First, Rocket managers come and go all the time. In my first two years at one
of the Asian Rocket companies (I own no Rocket stock today and am not
affiliated with anything Rocket anymore), I think I counted 4-5 CEOs. Since I
left, it's been the same CEO, though. The key thing is that the Samwer
brothers have designed their companies to be resilient to any departures;
"people should be replaceable" which sucks a bit when you are "people" but is
good corporate governance when you are a publicly traded company trusted with
billions of dollars. I'm pretty sure from what I saw that this also applied to
Berlin; and since we're shortly after the IPO (and maybe the start of the
period where executives are allowed to liquidate their equity?) it might be
that those who culturally were more comfortable in a privately owned
conglomerate are not enjoying the public version. It's also common for senior
executives to be poached for more money by smaller Rockets, CMOs are in
particularly high demand and managing directors find it relatively easier to
raise funding and start their own thing (e.g. Shopback in Singapore).

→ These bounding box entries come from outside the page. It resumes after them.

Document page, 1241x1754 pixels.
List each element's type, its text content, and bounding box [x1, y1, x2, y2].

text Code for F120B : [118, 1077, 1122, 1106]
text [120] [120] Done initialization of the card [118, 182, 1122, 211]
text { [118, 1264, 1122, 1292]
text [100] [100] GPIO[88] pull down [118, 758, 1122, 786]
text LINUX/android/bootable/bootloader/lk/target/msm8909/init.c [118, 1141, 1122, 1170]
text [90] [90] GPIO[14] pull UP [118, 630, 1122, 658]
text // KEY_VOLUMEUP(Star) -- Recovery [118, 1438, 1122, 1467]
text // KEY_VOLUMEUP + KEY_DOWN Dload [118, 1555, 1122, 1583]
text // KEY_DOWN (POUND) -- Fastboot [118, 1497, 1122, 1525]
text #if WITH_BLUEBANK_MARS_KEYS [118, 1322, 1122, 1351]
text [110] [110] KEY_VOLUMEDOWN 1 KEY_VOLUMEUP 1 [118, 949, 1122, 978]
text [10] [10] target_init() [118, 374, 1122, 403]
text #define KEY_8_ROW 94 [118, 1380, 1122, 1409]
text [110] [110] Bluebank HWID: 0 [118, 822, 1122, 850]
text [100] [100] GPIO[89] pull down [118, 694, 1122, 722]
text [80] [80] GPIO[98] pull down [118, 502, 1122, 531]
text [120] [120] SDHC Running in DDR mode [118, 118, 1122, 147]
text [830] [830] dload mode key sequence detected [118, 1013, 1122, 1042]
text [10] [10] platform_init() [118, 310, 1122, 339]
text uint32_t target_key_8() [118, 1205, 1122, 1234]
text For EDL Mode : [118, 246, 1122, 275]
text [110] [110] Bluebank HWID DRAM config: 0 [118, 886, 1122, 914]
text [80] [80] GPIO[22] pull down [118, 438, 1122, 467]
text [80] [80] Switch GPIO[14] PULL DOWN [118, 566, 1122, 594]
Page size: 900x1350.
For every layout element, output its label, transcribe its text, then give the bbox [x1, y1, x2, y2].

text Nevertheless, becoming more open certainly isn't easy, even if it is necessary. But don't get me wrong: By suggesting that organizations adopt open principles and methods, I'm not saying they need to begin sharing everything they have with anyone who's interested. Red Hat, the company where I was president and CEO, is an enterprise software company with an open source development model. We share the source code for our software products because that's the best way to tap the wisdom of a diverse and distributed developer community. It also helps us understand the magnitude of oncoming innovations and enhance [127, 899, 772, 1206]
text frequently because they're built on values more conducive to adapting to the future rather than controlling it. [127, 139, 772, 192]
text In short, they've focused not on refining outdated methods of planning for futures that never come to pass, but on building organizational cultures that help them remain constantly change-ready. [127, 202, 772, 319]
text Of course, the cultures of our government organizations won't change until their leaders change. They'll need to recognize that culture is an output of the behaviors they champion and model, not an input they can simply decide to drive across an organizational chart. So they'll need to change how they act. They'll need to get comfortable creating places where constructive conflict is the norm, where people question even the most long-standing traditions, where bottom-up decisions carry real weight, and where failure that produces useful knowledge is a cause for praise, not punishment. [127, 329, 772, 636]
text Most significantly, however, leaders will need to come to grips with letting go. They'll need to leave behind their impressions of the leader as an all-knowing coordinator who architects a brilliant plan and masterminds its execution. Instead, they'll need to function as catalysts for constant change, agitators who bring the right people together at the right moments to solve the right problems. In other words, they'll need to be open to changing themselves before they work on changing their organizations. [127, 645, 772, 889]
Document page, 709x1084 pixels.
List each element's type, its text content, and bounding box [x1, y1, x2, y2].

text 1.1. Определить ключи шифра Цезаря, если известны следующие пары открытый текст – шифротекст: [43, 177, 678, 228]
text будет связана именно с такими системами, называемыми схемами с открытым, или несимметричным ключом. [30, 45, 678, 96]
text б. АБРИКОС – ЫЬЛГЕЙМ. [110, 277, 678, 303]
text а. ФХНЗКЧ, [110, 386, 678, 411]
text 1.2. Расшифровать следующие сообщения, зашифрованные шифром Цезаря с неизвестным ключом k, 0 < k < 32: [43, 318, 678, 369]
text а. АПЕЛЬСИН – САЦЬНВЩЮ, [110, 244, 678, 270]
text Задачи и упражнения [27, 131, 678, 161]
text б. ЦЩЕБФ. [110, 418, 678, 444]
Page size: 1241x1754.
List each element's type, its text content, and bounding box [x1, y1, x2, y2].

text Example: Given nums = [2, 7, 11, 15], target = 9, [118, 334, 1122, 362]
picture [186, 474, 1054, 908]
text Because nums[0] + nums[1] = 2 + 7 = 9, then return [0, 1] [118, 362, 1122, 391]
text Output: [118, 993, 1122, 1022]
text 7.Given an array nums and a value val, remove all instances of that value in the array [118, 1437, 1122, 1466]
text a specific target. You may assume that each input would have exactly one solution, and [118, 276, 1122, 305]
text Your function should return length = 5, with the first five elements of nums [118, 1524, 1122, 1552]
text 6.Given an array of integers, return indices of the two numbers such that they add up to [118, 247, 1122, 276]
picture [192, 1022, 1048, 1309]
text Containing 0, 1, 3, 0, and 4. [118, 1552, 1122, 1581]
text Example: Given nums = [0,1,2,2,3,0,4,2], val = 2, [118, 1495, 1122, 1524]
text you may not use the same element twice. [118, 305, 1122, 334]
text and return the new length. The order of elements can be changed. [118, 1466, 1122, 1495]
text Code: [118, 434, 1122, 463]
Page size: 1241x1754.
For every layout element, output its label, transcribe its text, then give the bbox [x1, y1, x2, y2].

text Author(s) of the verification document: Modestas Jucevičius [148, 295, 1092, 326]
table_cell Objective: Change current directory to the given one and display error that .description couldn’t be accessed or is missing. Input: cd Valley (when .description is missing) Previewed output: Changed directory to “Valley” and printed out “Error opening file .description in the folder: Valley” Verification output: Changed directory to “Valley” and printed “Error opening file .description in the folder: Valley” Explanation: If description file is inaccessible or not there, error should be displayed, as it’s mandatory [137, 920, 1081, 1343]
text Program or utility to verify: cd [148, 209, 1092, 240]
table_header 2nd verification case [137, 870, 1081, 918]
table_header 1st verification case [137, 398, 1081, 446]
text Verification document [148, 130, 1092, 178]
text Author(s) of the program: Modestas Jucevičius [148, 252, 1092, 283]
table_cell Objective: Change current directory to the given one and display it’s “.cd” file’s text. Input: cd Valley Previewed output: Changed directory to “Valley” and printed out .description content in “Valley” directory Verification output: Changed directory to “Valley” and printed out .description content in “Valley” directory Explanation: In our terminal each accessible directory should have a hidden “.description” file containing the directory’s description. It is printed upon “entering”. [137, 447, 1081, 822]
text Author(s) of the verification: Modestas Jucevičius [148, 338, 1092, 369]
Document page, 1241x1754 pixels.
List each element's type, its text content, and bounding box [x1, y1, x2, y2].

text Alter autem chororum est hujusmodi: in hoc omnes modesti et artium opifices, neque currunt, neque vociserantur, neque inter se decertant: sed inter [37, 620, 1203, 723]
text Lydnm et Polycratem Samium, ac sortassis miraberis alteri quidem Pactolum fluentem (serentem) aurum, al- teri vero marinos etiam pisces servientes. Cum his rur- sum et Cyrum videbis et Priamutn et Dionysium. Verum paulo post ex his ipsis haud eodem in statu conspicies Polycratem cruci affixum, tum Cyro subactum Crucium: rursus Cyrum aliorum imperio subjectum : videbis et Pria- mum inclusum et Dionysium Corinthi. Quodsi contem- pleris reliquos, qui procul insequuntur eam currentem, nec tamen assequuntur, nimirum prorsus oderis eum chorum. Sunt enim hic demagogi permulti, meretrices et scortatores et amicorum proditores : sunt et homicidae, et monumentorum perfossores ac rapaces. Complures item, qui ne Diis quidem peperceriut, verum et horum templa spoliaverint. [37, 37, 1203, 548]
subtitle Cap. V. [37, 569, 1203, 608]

Second, there are a LOT of Rocket companies. Some are very successful, others
are case studies in problems. Just look at the map: [https://www.rocket-
internet.com/companies](https://www.rocket-internet.com/companies) and imagine
that each of these countries will have at least three companies (one fashion
retailer, one Amazon clone, and one of several of the smaller concepts like
Birchbox or FoodPanda). There are hundreds of companies operating in vastly
different countries, legal systems, business models. I'd be wary of
extrapolating too much from one or two examples - it's like picking a few YC
failures (and I am sure there are spectacular ones, just from the sheer number
of companies funded - HomeJoy is the most prominent in my head right now) and
saying YC as a whole has failed as an incubator.

Third, Rocket is relatively operationally decentralised. Yes, the Samwers
visit often, but companies are ultimately left alone to figure things out,
even if insights are occasionally emailed around, and even if Berlin has some
R&D and obviously runs the financial and legal aspect. I would doubt that
Berlin departures would significantly impact the operations of non-Berlin-
based companies (which is to say most of them).

> The stock was down another 0.2 percent on Tuesday, to 23.33 euros at 1330
> GMT, valuing the company at about 3.9 billion euros ($4.2 billion).

I've always found these short term stock price tidbits fairly useless. What is
more interesting is the long term trend (from a peak of 57 EUR down to 19 EUR)
[1] which is strangely not mentioned in the article. Nevertheless, I used to
be fairly critical of how the Samwers were running their conglomerate, but
thinking back about it, I'm not sure I would do much better. How would you go
about starting 200 companies in parallel in 40 countries? I do not know any
other examples of even remotely successful attempts...

[1]
[http://finance.yahoo.com/echarts?s=RKET.F+Interactive#{"rang...](http://finance.yahoo.com/echarts?s=RKET.F+Interactive#{"range":"max","allowChartStacking":true})

------
NumberCruncher
Rocket Internet is the prime example of the pump and dumping scheme. The
pumping is over, now comes the dumping.